For Cybil Seneker, ENG ‘21, the potential impact of her senior design project, The Daisy Bidet, stuck with her. She wanted to see her project make a difference in the world.
When they first began their project, Seneker and her senior design team connected with Tara Cunningham, owner of Beyond-Impact, through Professor of Instruction Tom Edwards, DPS. Beyond-Impact equips organizations to become disability- and neuro-inclusive by transforming HR, and workplace culture through practical, skills-based strategies rooted in the biopsychosocial model of disability.
Cunningham presented Seneker and her peers with an issue she’d noticed and discussed with some of her connections: the lack of accessibility in public restrooms.

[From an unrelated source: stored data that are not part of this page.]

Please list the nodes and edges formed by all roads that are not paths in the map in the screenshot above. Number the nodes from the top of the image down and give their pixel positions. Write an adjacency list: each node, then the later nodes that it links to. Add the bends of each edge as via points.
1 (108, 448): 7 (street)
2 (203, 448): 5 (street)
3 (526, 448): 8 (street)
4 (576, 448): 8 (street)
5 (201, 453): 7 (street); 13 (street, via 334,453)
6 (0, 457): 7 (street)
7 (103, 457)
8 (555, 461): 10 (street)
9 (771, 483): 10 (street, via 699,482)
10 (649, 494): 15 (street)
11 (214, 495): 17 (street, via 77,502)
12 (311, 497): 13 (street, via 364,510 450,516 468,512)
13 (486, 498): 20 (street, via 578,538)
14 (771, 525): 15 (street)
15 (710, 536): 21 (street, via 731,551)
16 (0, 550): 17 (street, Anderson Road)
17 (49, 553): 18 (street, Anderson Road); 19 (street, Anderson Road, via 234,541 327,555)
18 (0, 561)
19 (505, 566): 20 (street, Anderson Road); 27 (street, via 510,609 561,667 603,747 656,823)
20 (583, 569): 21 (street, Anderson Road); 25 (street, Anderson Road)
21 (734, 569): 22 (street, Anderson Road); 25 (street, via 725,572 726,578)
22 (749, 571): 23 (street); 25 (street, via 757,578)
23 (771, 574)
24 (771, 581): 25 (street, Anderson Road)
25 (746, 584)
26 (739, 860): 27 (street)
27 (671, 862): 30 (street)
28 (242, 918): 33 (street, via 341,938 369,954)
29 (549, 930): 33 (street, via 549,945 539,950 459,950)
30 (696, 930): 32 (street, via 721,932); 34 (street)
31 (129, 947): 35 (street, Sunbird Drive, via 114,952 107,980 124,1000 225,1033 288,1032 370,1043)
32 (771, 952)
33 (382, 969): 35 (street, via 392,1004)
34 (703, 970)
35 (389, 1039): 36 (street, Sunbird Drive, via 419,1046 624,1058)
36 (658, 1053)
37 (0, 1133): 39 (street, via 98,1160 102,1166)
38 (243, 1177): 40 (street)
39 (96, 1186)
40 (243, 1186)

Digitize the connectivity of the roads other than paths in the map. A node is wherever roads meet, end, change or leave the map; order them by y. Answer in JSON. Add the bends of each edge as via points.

Many disabled individuals cannot use public restrooms without assistance, greatly limiting their overall autonomy to live and work in the community.

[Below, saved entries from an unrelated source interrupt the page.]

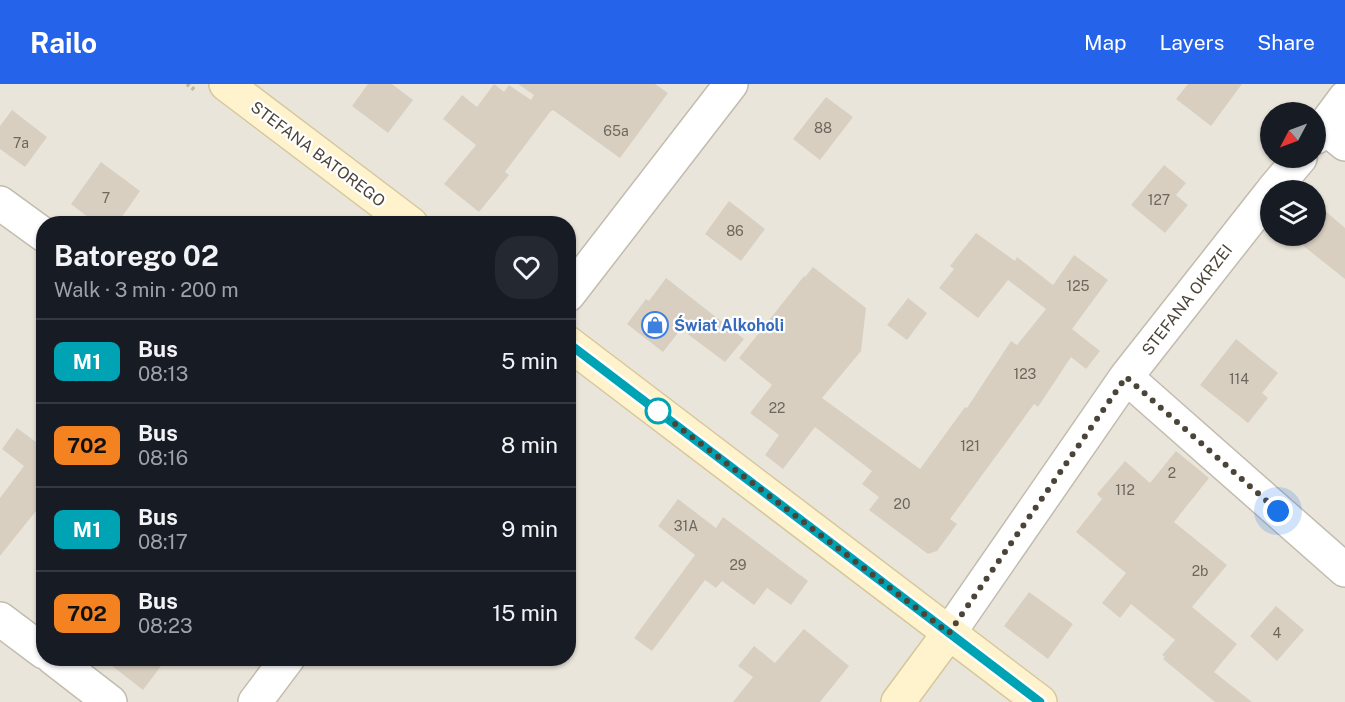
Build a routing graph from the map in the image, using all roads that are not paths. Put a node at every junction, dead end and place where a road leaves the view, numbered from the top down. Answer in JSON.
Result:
{"nodes":[{"id":1,"x":226,"y":84,"type":"edge"},
{"id":2,"x":730,"y":84,"type":"edge"},
{"id":3,"x":1345,"y":98,"type":"edge"},
{"id":4,"x":1328,"y":136,"type":"edge"},
{"id":5,"x":1291,"y":168,"type":"edge"},
{"id":6,"x":1281,"y":180,"type":"edge"},
{"id":7,"x":0,"y":203,"type":"edge"},
{"id":8,"x":1260,"y":207,"type":"edge"},
{"id":9,"x":400,"y":216,"type":"edge"},
{"id":10,"x":36,"y":229,"type":"edge"},
{"id":11,"x":576,"y":285,"type":"edge"},
{"id":12,"x":576,"y":349,"type":"edge"},
{"id":13,"x":1126,"y":377,"type":"junction"},
{"id":14,"x":1345,"y":570,"type":"edge"},
{"id":15,"x":0,"y":619,"type":"edge"},
{"id":16,"x":949,"y":633,"type":"junction"},
{"id":17,"x":36,"y":646,"type":"edge"},
{"id":18,"x":63,"y":666,"type":"edge"},
{"id":19,"x":282,"y":666,"type":"edge"},
{"id":20,"x":110,"y":702,"type":"edge"},
{"id":21,"x":255,"y":702,"type":"edge"},
{"id":22,"x":898,"y":702,"type":"edge"},
{"id":23,"x":1040,"y":702,"type":"edge"}],
"edges":[{"from":1,"to":9,"type":"street","name":"STEFANA BATOREGO"},
{"from":2,"to":11,"type":"street"},
{"from":3,"to":4,"type":"street"},
{"from":5,"to":6,"type":"street"},
{"from":7,"to":10,"type":"street"},
{"from":8,"to":13,"type":"street","name":"STEFANA OKRZEI"},
{"from":12,"to":16,"type":"street"},
{"from":13,"to":14,"type":"street"},
{"from":13,"to":16,"type":"street","name":"STEFANA OKRZEI"},
{"from":15,"to":17,"type":"street"},
{"from":16,"to":22,"type":"street","name":"STEFANA OKRZEI"},
{"from":16,"to":23,"type":"street"},
{"from":18,"to":20,"type":"street"},
{"from":19,"to":21,"type":"street"}]}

Cunningham connected them with Cheri Mitchell, a wheelchair user, who gave the team insight into the different problems she faced using public restrooms. From their conversations with Mitchell, alongside other research, the first concept of the Daisy Bidet was born.
In the current market there are three types of bidets: freestanding, attachment and portable.

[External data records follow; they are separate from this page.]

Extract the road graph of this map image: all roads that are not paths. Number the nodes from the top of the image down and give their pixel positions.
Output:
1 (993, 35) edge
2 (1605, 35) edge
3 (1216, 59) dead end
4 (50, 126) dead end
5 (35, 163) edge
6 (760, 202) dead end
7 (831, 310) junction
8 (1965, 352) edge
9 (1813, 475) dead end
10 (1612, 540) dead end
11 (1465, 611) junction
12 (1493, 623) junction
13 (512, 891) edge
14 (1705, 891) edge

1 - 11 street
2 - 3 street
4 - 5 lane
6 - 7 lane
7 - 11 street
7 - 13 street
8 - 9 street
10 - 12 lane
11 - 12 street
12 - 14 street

Portable bidets range in design, but typically all require the user to squeeze a bottle with their hands, a task that can be difficult or impossible for someone with a physical disability. While an attachment bidet is more user-friendly, it lacks portability.
The Daisy Bidet combines aspects of both portable and attachment bidet types to create a portable bidet designed for disabled individuals to use public restrooms with autonomy.
The largest portion of the Daisy Bidet is the water reservoir and mechanical housing at about nine inches long and five inches wide, approximately the size of a water bottle. This can be clipped to the side of the toilet bowl underneath the toilet seat, so it doesn’t prevent wheelchair users from transferring themselves to the seat. The attached mechanical arm and nozzle are positioned in the toilet bowl above the water, ready for use with the click of a button.
Now, more than four years after completing her senior design project and graduating, Seneker continues to meet weekly with Cunningham, Mitchell and Edwards. With the provisional patent filed, the team is actively working toward securing a full patent and bringing the Daisy Bidet to market.
The group entered Temple’s Be Your Own Boss Bowl for the second year in a row, and this year won the Access and Opportunity Award.
In addition to the opportunity for funding, the Be Your Own Boss Bowl provides guidance towards developing a business model, an experience Seneker found incredibly beneficial with her goal of eventually taking the Daisy Bidet to market.
While the Daisy Bidet is her current focus, Seneker hopes the company she’s developed with Cunningham, Mitchell and Edwards can eventually exist as a design engineering team creating disability led solutions. Her interviews with these groups opened her eyes to the daily barriers and challenges often faced by the disabled community.
“We’ve conducted extensive research and interviews with people across a range of disabilities – from blindness to quadriplegia, cerebral palsy, and age-related mobility challenges. Across the board, one message was clear: the ability to maintain bodily autonomy and dignity is what matters most.” Seneker shares, explaining her main motivation for her engineering career path.
For now, the four are waiting to hear back from the United States Patent and Trademark Office, with the plan to then speak to design companies who could manufacture the product.